Young urged his critics to simply look at his record.
"Conservative or liberal, Mormon or not, you can look at my record and you will find that, throughout my career, I’ve been able to work directly with the community of which I am a part," he said. "Seattle will be no different. I want your readers to know that we are not going to, on my watch, discriminate against anyone. We are not going to favor any religious group. In my life, and in my career, I’ve argued for human rights in foreign countries where people are oppressed. I couldn’t not argue for that in my own country."
Young described UW as "a wonderfully tolerant place."

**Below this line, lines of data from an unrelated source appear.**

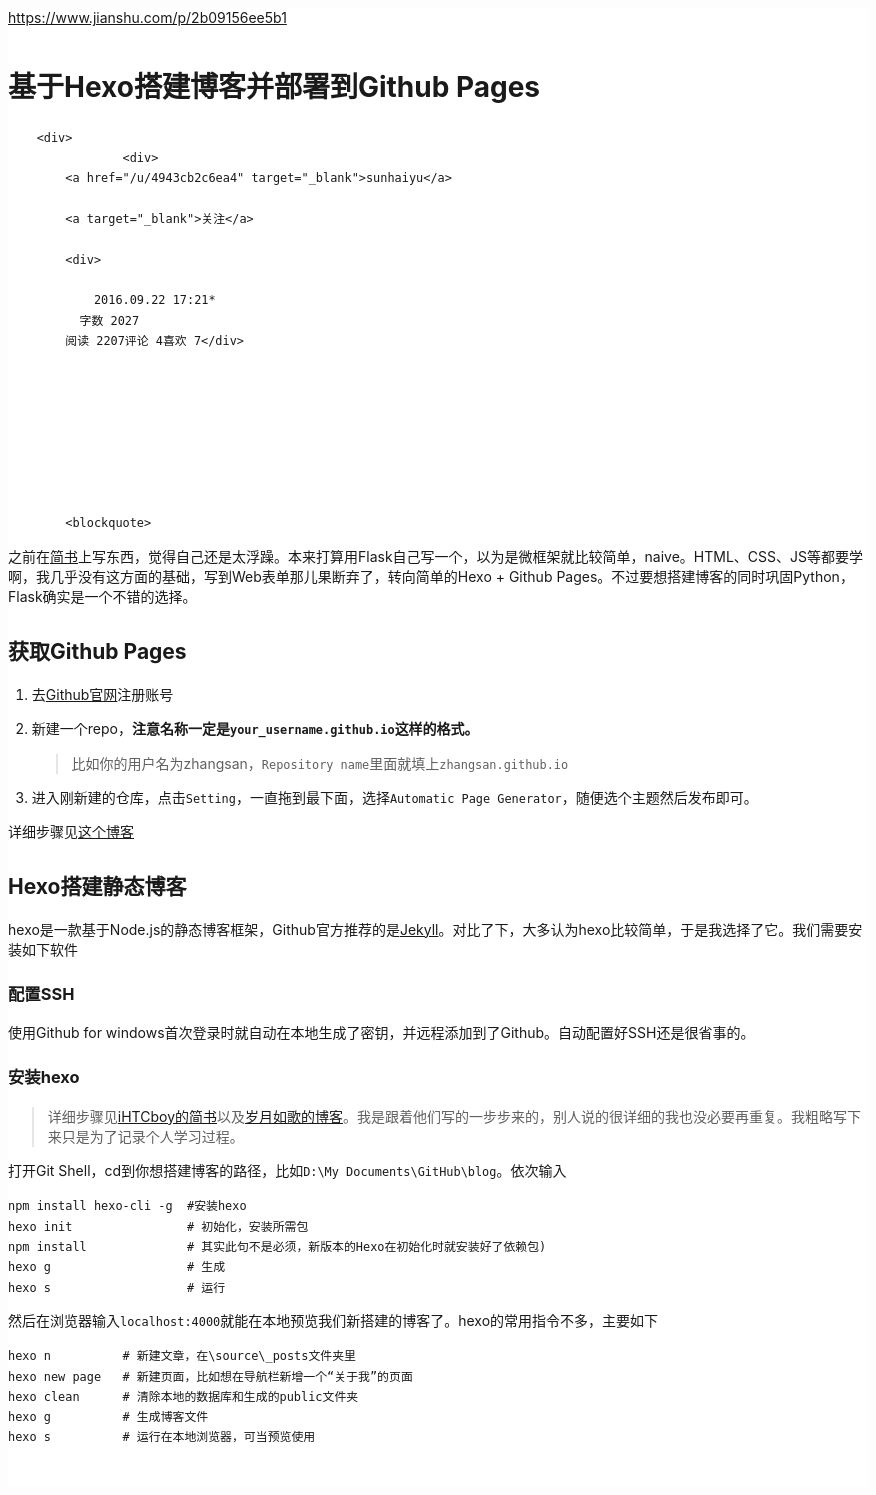 <a href="https://www.jianshu.com/p/2b09156ee5b1">https://www.jianshu.com/p/2b09156ee5b1</a><div id="articleHeader"><h1>基于Hexo搭建博客并部署到Github Pages</h1></div>

        
        <div>
                    <div>
            <a href="/u/4943cb2c6ea4" target="_blank">sunhaiyu</a>
            
            <a target="_blank">关注</a>
            
            <div>
              
                2016.09.22 17:21*
              字数 2027
            阅读 2207评论 4喜欢 7</div>
          
          
        


        
        
          
            <blockquote>
<p>之前在<a href="https://www.jianshu.com/users/4943cb2c6ea4/latest_articles" target="_blank">简书</a>上写东西，觉得自己还是太浮躁。本来打算用Flask自己写一个，以为是微框架就比较简单，naive。HTML、CSS、JS等都要学啊，我几乎没有这方面的基础，写到Web表单那儿果断弃了，转向简单的Hexo + Github Pages。不过要想搭建博客的同时巩固Python，Flask确实是一个不错的选择。</p>
</blockquote>
<h2>获取Github Pages</h2>
<ol>
<li><p>去<a href="https://link.jianshu.com?t=https://github.com/" target="_blank">Github官网</a>注册账号</p></li>
<li>
<p>新建一个repo，<strong>注意名称一定是<code>your_username.github.io</code>这样的格式。</strong></p>
<blockquote>
<p>比如你的用户名为zhangsan，<code>Repository name</code>里面就填上<code>zhangsan.github.io</code></p>
</blockquote>
</li>
<li><p>进入刚新建的仓库，点击<code>Setting</code>，一直拖到最下面，选择<code>Automatic Page Generator</code>，随便选个主题然后发布即可。</p></li>
</ol>
<p>详细步骤见<a href="https://link.jianshu.com?t=http://www.cnblogs.com/purediy/archive/2013/03/07/2948892.html" target="_blank">这个博客</a></p>
<h2>Hexo搭建静态博客</h2>
<p>hexo是一款基于Node.js的静态博客框架，Github官方推荐的是<a href="https://link.jianshu.com?t=https://help.github.com/articles/using-jekyll-with-pages" target="_blank">Jekyll</a>。对比了下，大多认为hexo比较简单，于是我选择了它。我们需要安装如下软件</p>

<h3>配置SSH</h3>
<p>使用Github for windows首次登录时就自动在本地生成了密钥，并远程添加到了Github。自动配置好SSH还是很省事的。</p>
<h3>安装hexo</h3>
<blockquote>
<p>详细步骤见<a href="https://www.jianshu.com/p/35e197cb1273" target="_blank">iHTCboy的简书</a>以及<a href="https://link.jianshu.com?t=http://lovenight.github.io/2015/11/10/Hexo-3-1-1-%E9%9D%99%E6%80%81%E5%8D%9A%E5%AE%A2%E6%90%AD%E5%BB%BA%E6%8C%87%E5%8D%97/?" target="_blank">岁月如歌的博客</a>。我是跟着他们写的一步步来的，别人说的很详细的我也没必要再重复。我粗略写下来只是为了记录个人学习过程。</p>
</blockquote>
<p>打开Git Shell，cd到你想搭建博客的路径，比如<code>D:\My Documents\GitHub\blog</code>。依次输入</p>
<pre><code>npm install hexo-cli -g  #安装hexo
hexo init                # 初始化，安装所需包
npm install              # 其实此句不是必须，新版本的Hexo在初始化时就安装好了依赖包)
hexo g                   # 生成
hexo s                   # 运行
</code></pre>
<p>然后在浏览器输入<code>localhost:4000</code>就能在本地预览我们新搭建的博客了。hexo的常用指令不多，主要如下</p>
<pre><code>hexo n          # 新建文章，在\source\_posts文件夹里
hexo new page   # 新建页面，比如想在导航栏新增一个“关于我”的页面
hexo clean      # 清除本地的数据库和生成的public文件夹
hexo g          # 生成博客文件
hexo s          # 运行在本地浏览器，可当预览使用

"That should never change," he added.
And, to be fair, Young isn’t exactly the "model Mormon" that some of his detractors may point him out to be. He and his wife of more than 30 years, Suzan, divorced last year. Young described the breakup as a "painful" situation to "The Seattle Times".
"Utah is not an easy place to get divorced... and I do sometimes think it makes it harder here maybe to accept a simple and true explanation. Is he having a psychotic breakdown? Is he gay? Is he having an affair? Is he sleeping with sheep? Is he clinically depressed? A lot of that stuff is said," he said. "And truth of the matter is it’s just much simpler than that. It’s what happens in a marriage, and I also hope people understand, you don’t leave a 35-year marriage casually."

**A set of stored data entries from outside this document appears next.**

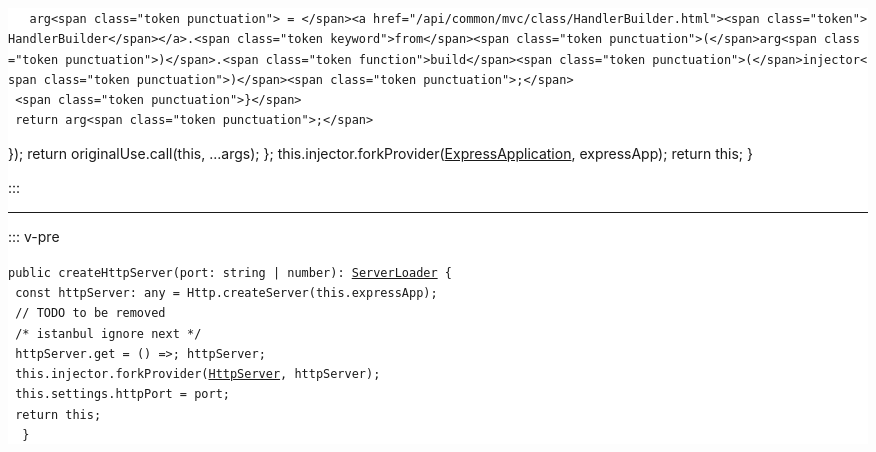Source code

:        arg<span class="token punctuation"> = </span><a href="/api/common/mvc/class/HandlerBuilder.html"><span class="token">HandlerBuilder</span></a>.<span class="token keyword">from</span><span class="token punctuation">(</span>arg<span class="token punctuation">)</span>.<span class="token function">build</span><span class="token punctuation">(</span>injector<span class="token punctuation">)</span><span class="token punctuation">;</span>
     <span class="token punctuation">}</span>
     return arg<span class="token punctuation">;</span>
   <span class="token punctuation">}</span><span class="token punctuation">)</span><span class="token punctuation">;</span>
   return originalUse.<span class="token function">call</span><span class="token punctuation">(</span>this<span class="token punctuation">,</span> ...args<span class="token punctuation">)</span><span class="token punctuation">;</span>
 <span class="token punctuation">}</span><span class="token punctuation">;</span>
 this.injector.<span class="token function">forkProvider</span><span class="token punctuation">(</span><a href="/api/common/mvc/decorators/class/ExpressApplication.html"><span class="token">ExpressApplication</span></a><span class="token punctuation">,</span> expressApp<span class="token punctuation">)</span><span class="token punctuation">;</span>
 return this<span class="token punctuation">;</span>
  <span class="token punctuation">}</span></code></pre>

</div>



:::



***



::: v-pre

<div class="method-overview">
<pre><code class="typescript-lang "><span class="token keyword">public</span> <span class="token function">createHttpServer</span><span class="token punctuation">(</span>port<span class="token punctuation">:</span> <span class="token keyword">string</span> | <span class="token keyword">number</span><span class="token punctuation">)</span><span class="token punctuation">:</span> <a href="/api/common/server/components/ServerLoader.html"><span class="token">ServerLoader</span></a> <span class="token punctuation">{</span>
 <span class="token keyword">const</span> httpServer<span class="token punctuation">:</span> <span class="token keyword">any</span><span class="token punctuation"> = </span>Http.<span class="token function">createServer</span><span class="token punctuation">(</span>this.expressApp<span class="token punctuation">)</span><span class="token punctuation">;</span>
 // TODO to be removed
 /* istanbul ignore next */
 httpServer.get<span class="token punctuation"> = </span><span class="token punctuation">(</span><span class="token punctuation">)</span> =&gt<span class="token punctuation">;</span> httpServer<span class="token punctuation">;</span>
 this.injector.<span class="token function">forkProvider</span><span class="token punctuation">(</span><a href="/api/common/server/decorators/HttpServer.html"><span class="token">HttpServer</span></a><span class="token punctuation">,</span> httpServer<span class="token punctuation">)</span><span class="token punctuation">;</span>
 this.settings.httpPort<span class="token punctuation"> = </span>port<span class="token punctuation">;</span>
 return this<span class="token punctuation">;</span>
  <span class="token punctuation">}</span></code></pre>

As far as his role as an advisor to the Mormon Church, Young said that sometimes people misunderstand what it is about which he is advising them. "What I advise the church on has nothing to do with their stance on marriage equality," he said. "I am an advisor on budget and zone issues and am happy to say that I have never been asked by the church about my views on same-sex marriage."

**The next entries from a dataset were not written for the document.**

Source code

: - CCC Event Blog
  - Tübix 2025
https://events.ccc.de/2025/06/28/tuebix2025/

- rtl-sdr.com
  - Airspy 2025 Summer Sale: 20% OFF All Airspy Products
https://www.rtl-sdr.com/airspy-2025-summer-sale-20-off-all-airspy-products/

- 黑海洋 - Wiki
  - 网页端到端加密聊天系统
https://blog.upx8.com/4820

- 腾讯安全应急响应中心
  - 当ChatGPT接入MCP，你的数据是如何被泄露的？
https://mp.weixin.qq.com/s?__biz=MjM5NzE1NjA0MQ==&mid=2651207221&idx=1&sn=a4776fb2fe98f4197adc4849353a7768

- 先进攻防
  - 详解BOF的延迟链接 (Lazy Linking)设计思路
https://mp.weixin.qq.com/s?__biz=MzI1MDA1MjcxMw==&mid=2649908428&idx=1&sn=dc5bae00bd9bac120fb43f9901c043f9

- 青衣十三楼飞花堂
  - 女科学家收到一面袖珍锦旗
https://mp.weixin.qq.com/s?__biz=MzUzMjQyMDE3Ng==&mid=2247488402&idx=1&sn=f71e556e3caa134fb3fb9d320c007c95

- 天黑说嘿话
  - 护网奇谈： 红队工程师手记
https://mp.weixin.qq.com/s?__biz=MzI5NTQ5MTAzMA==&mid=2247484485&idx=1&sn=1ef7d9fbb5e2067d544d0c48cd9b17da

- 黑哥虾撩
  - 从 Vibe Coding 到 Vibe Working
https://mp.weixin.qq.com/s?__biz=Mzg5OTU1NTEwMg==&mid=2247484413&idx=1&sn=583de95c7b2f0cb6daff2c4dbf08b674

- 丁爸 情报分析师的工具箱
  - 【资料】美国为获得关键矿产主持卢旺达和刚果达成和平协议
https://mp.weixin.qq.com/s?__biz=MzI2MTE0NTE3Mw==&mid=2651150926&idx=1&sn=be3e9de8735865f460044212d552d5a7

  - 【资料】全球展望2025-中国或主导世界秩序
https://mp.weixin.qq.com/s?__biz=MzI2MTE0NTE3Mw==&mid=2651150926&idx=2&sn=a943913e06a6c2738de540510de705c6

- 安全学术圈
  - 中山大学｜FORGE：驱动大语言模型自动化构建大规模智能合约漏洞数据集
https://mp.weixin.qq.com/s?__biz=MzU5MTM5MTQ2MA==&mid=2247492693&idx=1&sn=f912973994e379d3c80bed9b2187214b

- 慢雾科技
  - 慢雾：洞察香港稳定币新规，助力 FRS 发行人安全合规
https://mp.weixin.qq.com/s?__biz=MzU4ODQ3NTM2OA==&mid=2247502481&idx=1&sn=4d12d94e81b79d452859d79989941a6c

Young Remains Proud of Pro-LGBT Record
So where does Young stand when it comes to marriage for gays and lesbians?
"I really have my own personal views and they don’t effect what I do at my job," he said. "I do not speak for the Mormon Church and the Church doesn’t speak for me. I have my views and I must say I cannot seem to generate the enthusiasm that some people generate to oppose marriage equality."
Young concluded by once again saying he remains proud of his record.
"It shows my passionate commitment to equality and tolerance," he said. "What I really believe in is that we must create equal dignity and safe space for everybody. Universities, above all other institutions, should work towards that. Educators lead, not only by what they say, but by what they do."